What is being asked: What is needed is an exact transcription of every entry below.

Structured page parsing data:
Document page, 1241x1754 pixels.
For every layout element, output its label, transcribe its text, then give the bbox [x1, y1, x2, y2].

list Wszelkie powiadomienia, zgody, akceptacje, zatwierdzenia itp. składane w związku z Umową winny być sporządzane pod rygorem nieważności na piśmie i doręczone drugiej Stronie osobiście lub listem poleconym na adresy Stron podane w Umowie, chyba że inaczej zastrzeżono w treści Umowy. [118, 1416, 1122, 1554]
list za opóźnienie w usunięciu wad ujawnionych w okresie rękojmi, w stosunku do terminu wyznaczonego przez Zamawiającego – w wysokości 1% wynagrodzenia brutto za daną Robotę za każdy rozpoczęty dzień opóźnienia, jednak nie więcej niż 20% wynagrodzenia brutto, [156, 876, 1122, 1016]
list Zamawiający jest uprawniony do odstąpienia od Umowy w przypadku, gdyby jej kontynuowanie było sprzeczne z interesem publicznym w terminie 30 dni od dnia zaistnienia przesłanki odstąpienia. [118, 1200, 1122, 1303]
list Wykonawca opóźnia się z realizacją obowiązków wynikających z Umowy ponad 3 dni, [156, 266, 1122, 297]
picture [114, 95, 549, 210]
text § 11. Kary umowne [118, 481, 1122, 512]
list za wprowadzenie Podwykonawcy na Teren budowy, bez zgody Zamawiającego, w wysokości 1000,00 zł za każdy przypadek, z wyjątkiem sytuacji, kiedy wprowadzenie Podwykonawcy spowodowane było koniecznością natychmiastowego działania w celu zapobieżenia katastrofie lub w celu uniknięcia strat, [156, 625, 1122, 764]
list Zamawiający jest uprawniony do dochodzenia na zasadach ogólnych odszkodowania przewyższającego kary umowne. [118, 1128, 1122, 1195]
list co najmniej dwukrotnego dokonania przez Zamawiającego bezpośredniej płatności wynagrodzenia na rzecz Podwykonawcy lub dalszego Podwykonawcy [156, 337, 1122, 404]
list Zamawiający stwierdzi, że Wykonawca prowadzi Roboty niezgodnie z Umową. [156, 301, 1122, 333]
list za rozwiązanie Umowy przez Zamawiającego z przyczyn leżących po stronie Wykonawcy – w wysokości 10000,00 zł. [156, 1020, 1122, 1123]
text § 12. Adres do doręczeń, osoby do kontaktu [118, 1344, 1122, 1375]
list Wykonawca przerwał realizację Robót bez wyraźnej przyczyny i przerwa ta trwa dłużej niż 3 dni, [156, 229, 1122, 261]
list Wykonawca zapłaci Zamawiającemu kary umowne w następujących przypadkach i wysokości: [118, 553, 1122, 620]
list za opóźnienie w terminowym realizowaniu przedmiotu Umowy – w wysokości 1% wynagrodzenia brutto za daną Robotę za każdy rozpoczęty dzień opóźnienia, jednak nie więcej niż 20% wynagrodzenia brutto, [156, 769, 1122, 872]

Exercise response:
Document page, 1241x1754 pixels.
For every layout element, output its label, transcribe its text, then give the bbox [x1, y1, x2, y2].

list Wszelkie powiadomienia, zgody, akceptacje, zatwierdzenia itp. składane w związku z Umową winny być sporządzane pod rygorem nieważności na piśmie i doręczone drugiej Stronie osobiście lub listem poleconym na adresy Stron podane w Umowie, chyba że inaczej zastrzeżono w treści Umowy. [118, 1416, 1122, 1554]
list za opóźnienie w usunięciu wad ujawnionych w okresie rękojmi, w stosunku do terminu wyznaczonego przez Zamawiającego – w wysokości 1% wynagrodzenia brutto za daną Robotę za każdy rozpoczęty dzień opóźnienia, jednak nie więcej niż 20% wynagrodzenia brutto, [156, 876, 1122, 1016]
list Zamawiający jest uprawniony do odstąpienia od Umowy w przypadku, gdyby jej kontynuowanie było sprzeczne z interesem publicznym w terminie 30 dni od dnia zaistnienia przesłanki odstąpienia. [118, 1200, 1122, 1303]
list Wykonawca opóźnia się z realizacją obowiązków wynikających z Umowy ponad 3 dni, [156, 266, 1122, 297]
picture [114, 95, 549, 210]
text § 11. Kary umowne [118, 481, 1122, 512]
list za wprowadzenie Podwykonawcy na Teren budowy, bez zgody Zamawiającego, w wysokości 1000,00 zł za każdy przypadek, z wyjątkiem sytuacji, kiedy wprowadzenie Podwykonawcy spowodowane było koniecznością natychmiastowego działania w celu zapobieżenia katastrofie lub w celu uniknięcia strat, [156, 625, 1122, 764]
list Zamawiający jest uprawniony do dochodzenia na zasadach ogólnych odszkodowania przewyższającego kary umowne. [118, 1128, 1122, 1195]
list co najmniej dwukrotnego dokonania przez Zamawiającego bezpośredniej płatności wynagrodzenia na rzecz Podwykonawcy lub dalszego Podwykonawcy [156, 337, 1122, 404]
list Zamawiający stwierdzi, że Wykonawca prowadzi Roboty niezgodnie z Umową. [156, 301, 1122, 333]
list za rozwiązanie Umowy przez Zamawiającego z przyczyn leżących po stronie Wykonawcy – w wysokości 10000,00 zł. [156, 1020, 1122, 1123]
text § 12. Adres do doręczeń, osoby do kontaktu [118, 1344, 1122, 1375]
list Wykonawca przerwał realizację Robót bez wyraźnej przyczyny i przerwa ta trwa dłużej niż 3 dni, [156, 229, 1122, 261]
list Wykonawca zapłaci Zamawiającemu kary umowne w następujących przypadkach i wysokości: [118, 553, 1122, 620]
list za opóźnienie w terminowym realizowaniu przedmiotu Umowy – w wysokości 1% wynagrodzenia brutto za daną Robotę za każdy rozpoczęty dzień opóźnienia, jednak nie więcej niż 20% wynagrodzenia brutto, [156, 769, 1122, 872]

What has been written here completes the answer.